Об ответе газета умалчивает, да что ж? Полякам, конечно, любопытно, а нам, ведь, не очень; и так понимаем.
Сосед в Варшаве действовал только проездом: его ждал пост в Париже, куда он, кажется, благополучно и прибыл, в заведение на рю де Гренелль.
Как будто пост не из важных (я плохо в них разбираюсь), но, конечно, и на нем можно некоторое время вкусно пожить. На свиданье с русскими чиновный сосед и здесь может так же мало рассчитывать, как в Польше; а французы, пожалуй, не станут любопытствовать, «как он до этого дошел»: им в высокой степени наплевать. Но, право, для вкусной жизни ничего такого и не требуется. Особенно если уже имеешь: разбитый череп, сходство с протоиреем и прошлое в виде Приказа № 1. Этим же как раз наш бывший сосед и обладает. Пухом ему да будет его вкусная жизнь.
ОЧЕРКИ И СТАТЬИ
ЛЕКЦИЯ В МИНСКЕ
Я не хочу повторяться, не говорить того, что уже было сказано прошлый раз в этой же зале. Но это очень трудно. Все, что рассказывают и пишут о большевиках трезвые люди, — все это одно и то же. Одно громадное повторение. Трезвых людей не так мало. Трезвых и разумных. Немало, а все-таки гораздо меньше, чем близоруких и сумасшедших. Этим, сколько ни повторяй одно и то же, — напрасно: близорукие не видят, сумасшедшие не слышат.

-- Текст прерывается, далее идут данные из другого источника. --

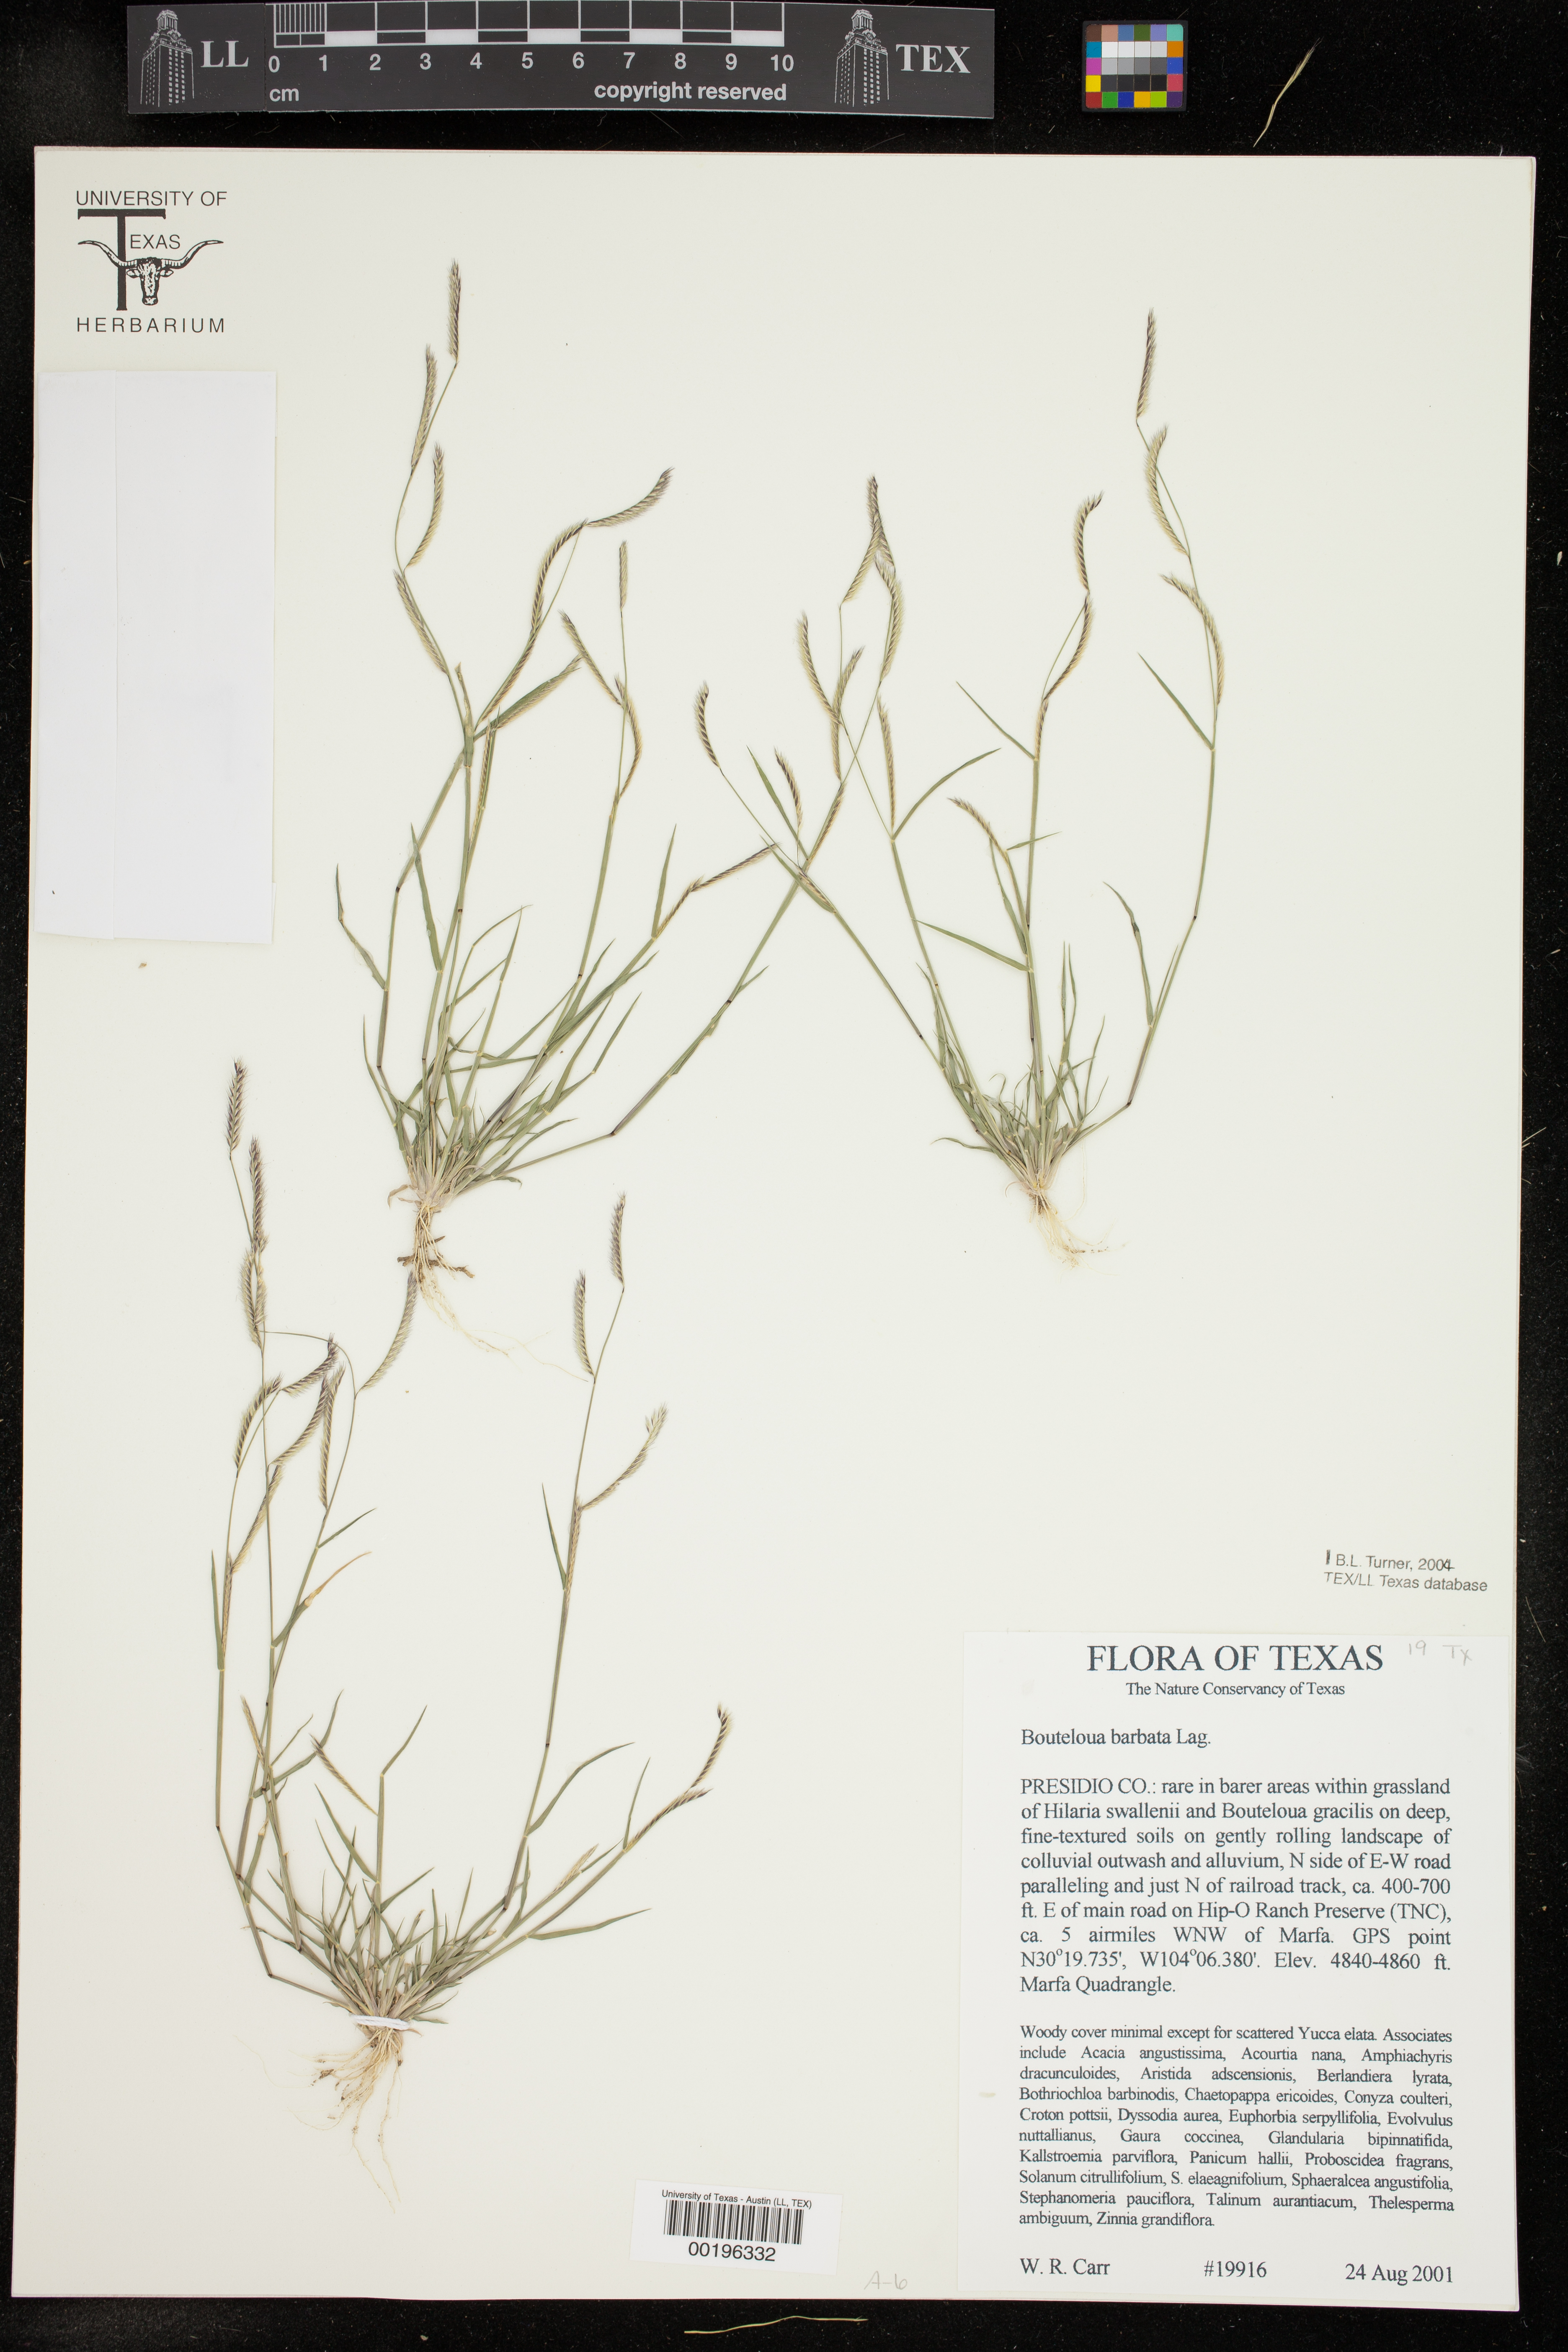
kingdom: Plantae
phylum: Tracheophyta
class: Liliopsida
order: Poales
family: Poaceae
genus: Bouteloua
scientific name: Bouteloua barbata
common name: Six-weeks grama
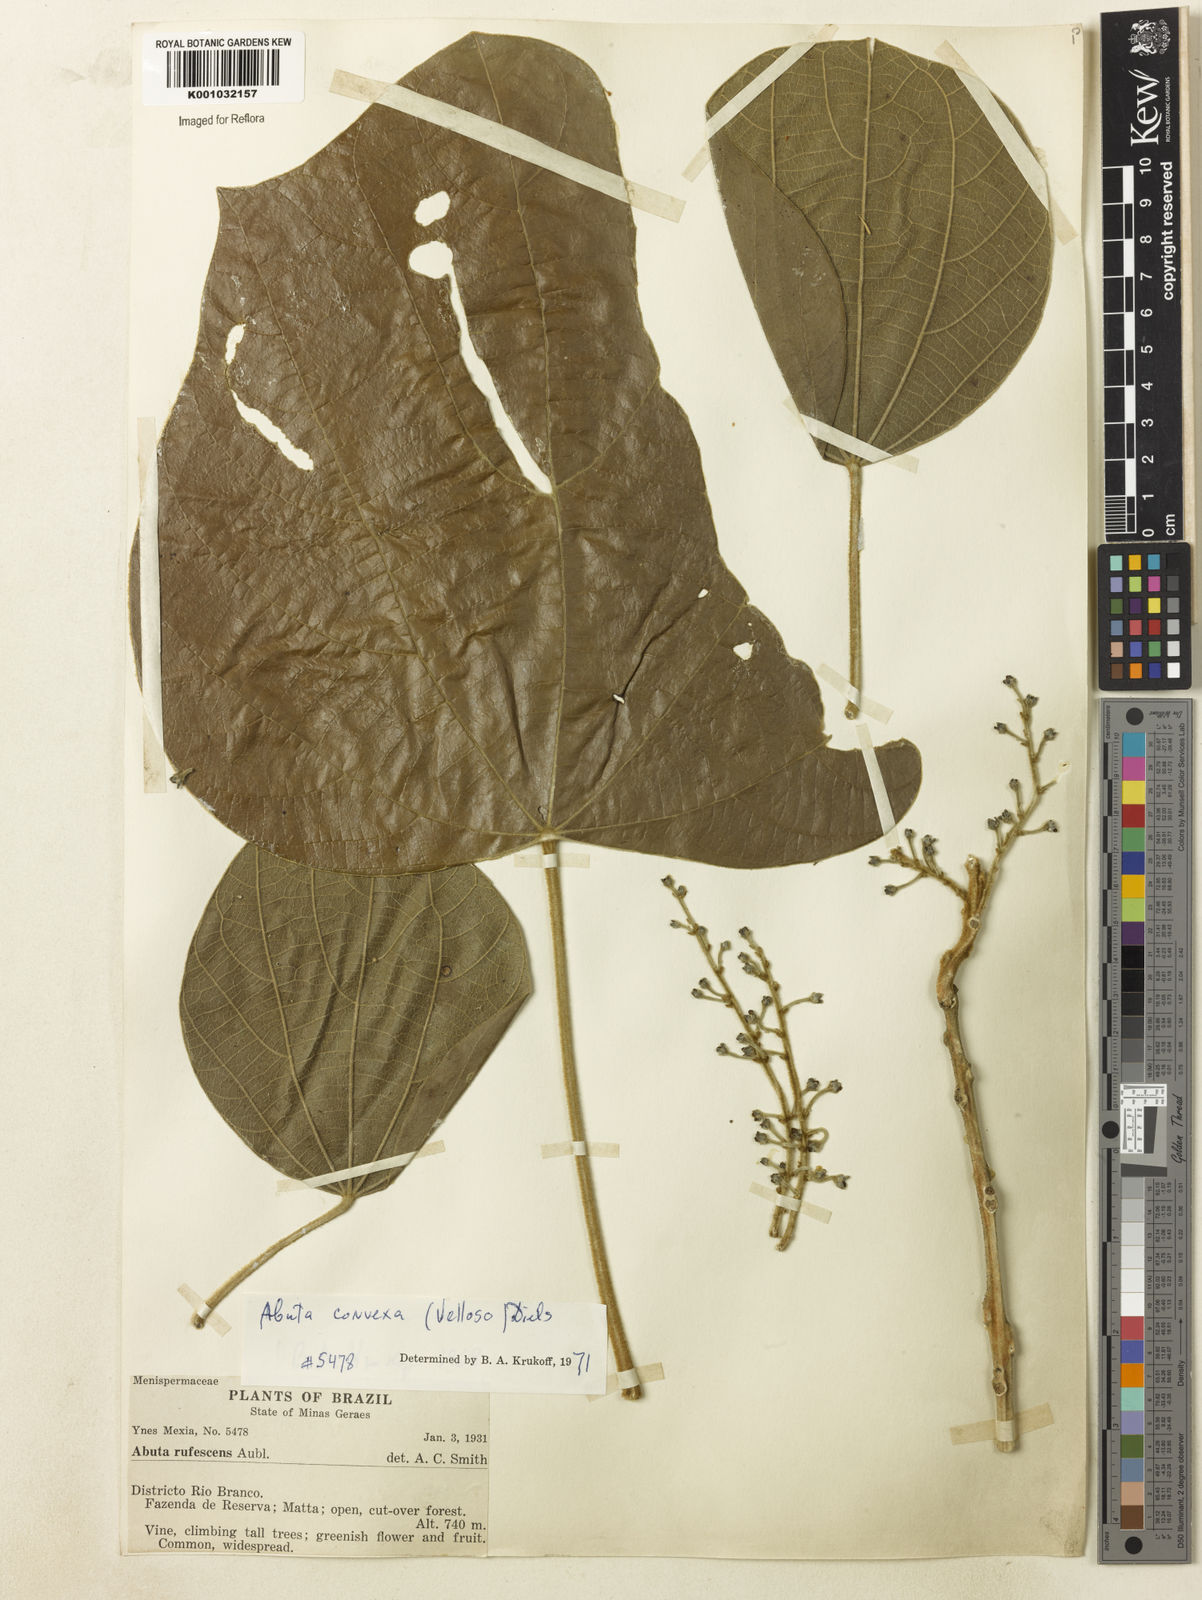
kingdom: Plantae
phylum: Tracheophyta
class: Magnoliopsida
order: Ranunculales
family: Menispermaceae
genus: Abuta
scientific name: Abuta rufescens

В Европе сейчас очень много сумасшедших. Немало их и в России; хотя там несколько иное безумие. В России оно, главным образом, среди народа. Когда мы ехали, вот теперь, из Петербурга, то положительно весь вагон был сумасшедший. Вся мужицко-красноармейская толпа, грузная, больная, густая, сдавленная — все это были безумцы. Гляжу с верхней лавки, в состоянии полузадушенности, вниз и слушаю.
Один, обвязанный, солдат, кричит: «Состарела меня эта жисть! Силушки нету!» Я возражаю: «Чего вам стареться, сами же виноваты!»
«Сами! Да ведь взглянуть надо, ведь народ у нас не то что сдурел, а прямо с ума посходил. Нас бы ткнуть в загривок хо-Рошенько, так пришли бы в разум».
Другой вступается:
Мало тебя еще тычут. Всего истыкали, а он скулит.
Это верно, истыкали. Да ведь кто тычет? Надо сказать… Но его перебивают:
— Ладно, молчи, вплоть до расстрела захотел! Дохни сам.
И разговор умолкает. Действительно, повсюду юркие агенты, как фельдшера в психиатрической больнице, следят, чтобы безумцы не буйствовали, чтобы помешательство было тихое.